:: TUJUAN TUGAS ::
Terjemahkan ke dalam bahasa Inggris kalimat dari kutipan dokumen tentang UU Cipta Kerja ini: "Fyi, awalnya pengaturan izin lingkungan diatur dalam Pasal 36 UU nomor 32 tahun 2009 tentang Perlindungan dan Pengelolaan Lingkungan Hidup (UU PPLH)."

Manuver pemerintah beberapa tahun terakhir dalam mempertahankan anak kandung mereka, patut diacungi jempol.
Ha? Anak kandung? Yaps, betul anak kandung. Gimana saya nggak menyebut UU CIPTAKER sebagai anak kandung mereka? Coba bayangkan, setelah UU CIPTAKER dijegal MK karena tidak memenuhi syarat formil pembentukan undang-undang, pemerintah mengeluarkan Perpu CIPTAKER dan tidak lama setelahnya disahkan menjadi undang-undang. Sangat wow, bukan.
Walaupun saya belum khatam membaca UU CIPTAKER dengan sederet perubahannya, saya yakin tidak banyak yang berubah di dalamnya. Melihat judulnya saja bikin pusing, “Undang-undang Republik Indonesia Nomor 6 Tahun 2023 tentang Penetapan Peraturan Pemerintah Pengganti Undang-undang Nomor 2 Tahun 2022 tentang Cipta Kerja Menjadi Undang-undang,” biar nggak pusing saya sebut saja UU Ciptaker ya.
Oke, saya coba sampling beberapa peraturan berkaitan dengan lingkungan. Karena saat gelombang protes penolakan RUU CIPTAKER sampai menjadi UU CIPTAKER isu lingkungan adalah salah satu isu paling kontroversial dan disorot berbagai kalangan.
Oke, saya akan fokus pada aturan mengenai lingkungan. Permasalahan izin lingkungan, yang jadi salah satu isu yang cukup banyak disuarakan pegiat lingkungan.
BACA JUGA: ATURAN HUKUM TENTANG KENDARAAN LISTRIK
Fyi, awalnya pengaturan izin lingkungan diatur dalam Pasal 36 UU nomor 32 tahun 2009 tentang Perlindungan dan Pengelolaan Lingkungan Hidup (UU PPLH). Poin pasal tersebut adalah mewajibkan setiap usaha memiliki izin lingkungan apabila bidang usahanya wajib memiliki Amdal dan UKL-UPL.
Setelah saya cermati UU CIPTAKER, ternyata oh ternyata, pasal tersebut tetap dihapus dan menggantikan izin lingkungan dengan persetujuan lingkungan. Ya, memang sih, ada persetujuan lingkungan sebagai gantinya, tapi permasalahan sesungguhnya adalah hilangnya hak gugat untuk membatalkan persetujuan lingkungan.

:: BUTIR ::
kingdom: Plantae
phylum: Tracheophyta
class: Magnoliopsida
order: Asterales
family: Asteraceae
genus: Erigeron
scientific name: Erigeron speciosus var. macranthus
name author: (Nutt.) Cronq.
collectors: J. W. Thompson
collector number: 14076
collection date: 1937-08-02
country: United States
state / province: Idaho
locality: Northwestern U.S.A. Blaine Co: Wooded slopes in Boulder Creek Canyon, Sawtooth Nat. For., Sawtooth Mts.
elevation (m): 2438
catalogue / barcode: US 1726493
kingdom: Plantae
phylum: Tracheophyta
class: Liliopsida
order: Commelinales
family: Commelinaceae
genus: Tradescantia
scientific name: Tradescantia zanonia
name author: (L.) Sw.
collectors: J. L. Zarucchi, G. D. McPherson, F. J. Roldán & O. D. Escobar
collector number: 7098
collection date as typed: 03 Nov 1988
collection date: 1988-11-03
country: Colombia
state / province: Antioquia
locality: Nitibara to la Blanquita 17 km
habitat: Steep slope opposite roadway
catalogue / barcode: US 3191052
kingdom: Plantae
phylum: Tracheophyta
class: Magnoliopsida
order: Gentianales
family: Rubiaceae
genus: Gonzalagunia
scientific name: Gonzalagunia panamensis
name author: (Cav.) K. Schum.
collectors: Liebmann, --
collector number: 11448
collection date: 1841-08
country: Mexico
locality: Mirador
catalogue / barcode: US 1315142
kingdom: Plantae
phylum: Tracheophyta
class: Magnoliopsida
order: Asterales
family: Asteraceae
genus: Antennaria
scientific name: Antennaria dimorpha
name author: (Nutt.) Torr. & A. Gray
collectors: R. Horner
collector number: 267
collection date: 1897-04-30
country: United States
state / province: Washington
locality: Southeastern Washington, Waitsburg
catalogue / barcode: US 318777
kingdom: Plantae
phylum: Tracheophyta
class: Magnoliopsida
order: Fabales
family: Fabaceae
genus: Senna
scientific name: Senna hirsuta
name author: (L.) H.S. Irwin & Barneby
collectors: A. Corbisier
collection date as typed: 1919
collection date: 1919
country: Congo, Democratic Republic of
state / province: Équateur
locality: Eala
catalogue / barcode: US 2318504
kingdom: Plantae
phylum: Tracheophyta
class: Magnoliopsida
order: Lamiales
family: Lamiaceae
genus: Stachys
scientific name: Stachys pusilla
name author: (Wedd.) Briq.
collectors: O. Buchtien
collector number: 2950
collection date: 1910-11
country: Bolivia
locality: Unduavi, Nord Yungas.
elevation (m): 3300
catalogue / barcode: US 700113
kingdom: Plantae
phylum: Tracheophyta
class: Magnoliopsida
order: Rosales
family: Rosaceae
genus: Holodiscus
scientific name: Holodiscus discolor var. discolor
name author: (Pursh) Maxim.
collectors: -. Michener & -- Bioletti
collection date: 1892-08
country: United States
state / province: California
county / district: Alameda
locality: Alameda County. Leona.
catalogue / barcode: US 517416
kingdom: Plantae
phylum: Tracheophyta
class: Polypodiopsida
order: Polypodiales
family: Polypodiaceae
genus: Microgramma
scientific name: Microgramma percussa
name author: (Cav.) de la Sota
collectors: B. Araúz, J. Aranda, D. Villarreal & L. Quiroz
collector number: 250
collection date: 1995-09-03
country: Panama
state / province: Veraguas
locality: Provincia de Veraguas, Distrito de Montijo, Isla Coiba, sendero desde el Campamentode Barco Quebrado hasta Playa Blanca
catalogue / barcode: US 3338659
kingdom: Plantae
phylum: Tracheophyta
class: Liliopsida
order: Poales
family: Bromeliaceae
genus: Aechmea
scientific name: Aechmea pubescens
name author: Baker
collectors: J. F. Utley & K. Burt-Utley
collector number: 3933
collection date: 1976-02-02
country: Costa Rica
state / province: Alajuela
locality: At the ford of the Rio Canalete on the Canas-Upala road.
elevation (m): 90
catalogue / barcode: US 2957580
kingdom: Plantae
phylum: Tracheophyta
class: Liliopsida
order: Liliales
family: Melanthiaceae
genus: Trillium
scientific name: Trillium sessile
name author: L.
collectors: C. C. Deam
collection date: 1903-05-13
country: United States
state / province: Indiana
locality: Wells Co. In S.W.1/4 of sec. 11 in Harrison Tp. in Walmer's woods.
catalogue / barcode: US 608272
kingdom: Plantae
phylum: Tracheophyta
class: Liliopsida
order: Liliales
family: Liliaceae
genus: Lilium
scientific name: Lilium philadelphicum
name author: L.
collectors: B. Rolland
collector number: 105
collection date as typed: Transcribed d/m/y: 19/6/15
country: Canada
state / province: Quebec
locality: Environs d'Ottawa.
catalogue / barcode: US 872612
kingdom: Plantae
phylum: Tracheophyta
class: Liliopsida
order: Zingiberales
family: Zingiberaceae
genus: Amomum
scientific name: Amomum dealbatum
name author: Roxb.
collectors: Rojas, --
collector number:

:: HASIL TUGAS ::
FYI, environmental permits were originally regulated under Article 36 of Law Number 32 of 2009 on Environmental Protection and Management (UU PPLH).